Yet, the classification threshold for model simulation chosen by the ROC analysis was surprisingly high, leading to many false-positive predictions (Supplementary Fig. 10). As this indicated a shortcoming of the model, we added further proteins, which should contribute to the viability readout of the model (see Methods section and Supplementary Note 4 for more details on how the viability readout is computed): First, we included the protein Checkpoint kinase 1, a major regulator of the cell cycle that is encoded by the gene CHEK1, as additional pro-proliferative readout. The gene CHEK1 was shown to be among the most essential ones for cell viability in the validation data, which was however not accounted for in the original model of ref. ¹⁰. Secondly, we also included doubly phosphorylated MAP3K1 as pro-proliferative readout, which was so far only acting in a feedback loop with upstream proteins. This modification allowed the model to partly circumvent the downstream bottleneck of the MAPK-cascade, and hence made it possible to explain the potential downstream effects of MAP3K1. After calibrating this refined model on the previously used drug response data, we obtained substantially improved predictions of gene essentiality (Fig. 5e, AUC of 0.67). The classification threshold for the model readout was strongly reduced, leading to substantially fewer false-positive predictions (Fig. 5f and Supplementary Fig. 11). A detailed analysis of the remaining false predictions is given in Supplementary Note 5.

As confirmation of the refined model topology, we refitted the original model on the drug response and gene knockout data, i.e., 14,926 data points, simultaneously. As expected, calibrating the model towards the knockout data led to substantially improved classification results (AUC of 0.74, vs. 0.63 for the model trained on drug response data only). However, also when being refitted on the knockout data, the model was still not able to describe the data when knocking out CHEK1, confirming the limitations of the original viability readout (Supplementary Fig. 10). In the last step, we refitted also the improved model on drug response and knockout data simultaneously, which again drastically improved the classification accuracy (AUC of 0.84, vs. 0.67 for the model trained on drug response data only). This suggested that a more general ODE model of cell signaling should encode at least a basic version of the cell cycle if the model is to explain viability. To the best of our knowledge, this is the first time that a systems-biology modelling loop (see Supplementary Fig. 12), i.e., iterative model refinement and recalibration, has been carried out for an ODE model of this size.

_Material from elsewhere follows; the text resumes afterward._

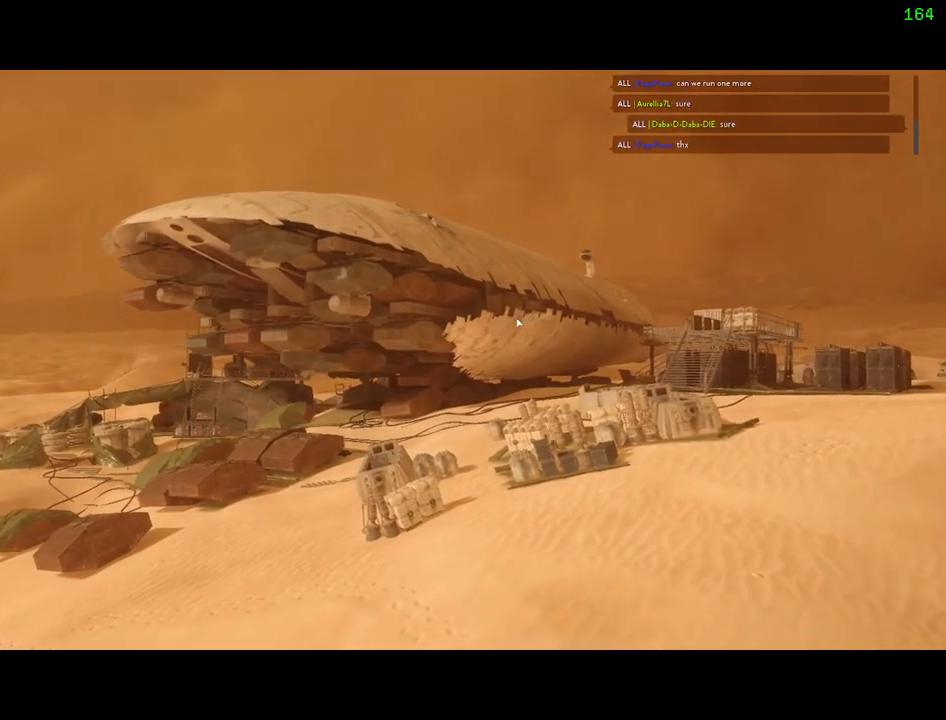
{"keys": [], "mouse": [], "events": []}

Mini-batch optimization outperforms full-batch optimization by more than an order of magnitude

As mechanistic modelling of biological processes relied so far on full-batch optimization techniques, we reevaluated our findings about hyperparameter tuning from the smaller models on the large-scale application example: in a first step, we compared 20 epochs of mini-batch optimization with Adam, mini-batch size 100, and two learning rate schedules—a “high” and a “low” learning rate—with and without line-search, always using the rescue interceptor, which enabled substantial improvements for this model (Supplementary Fig. 13). In a second step, we ran additional optimizations with mini-batch sizes 10, 100, 1000, and 13,000 (full-batch), granting 10, 20, 50, and 150 epochs of optimization time and 100, 100, 50, and 25 local optimizations, respectively. As a benchmark, we performed 150 iterations with Ipopt—which also employs a line-search algorithm—and restricted to 20 local optimizations due to the high computation time. All optimizers were initialized with the same parameter vectors. We also took snapshots of the optimization process with Ipopt at computation times that were as close as possible to those used by the mini-batch optimizations.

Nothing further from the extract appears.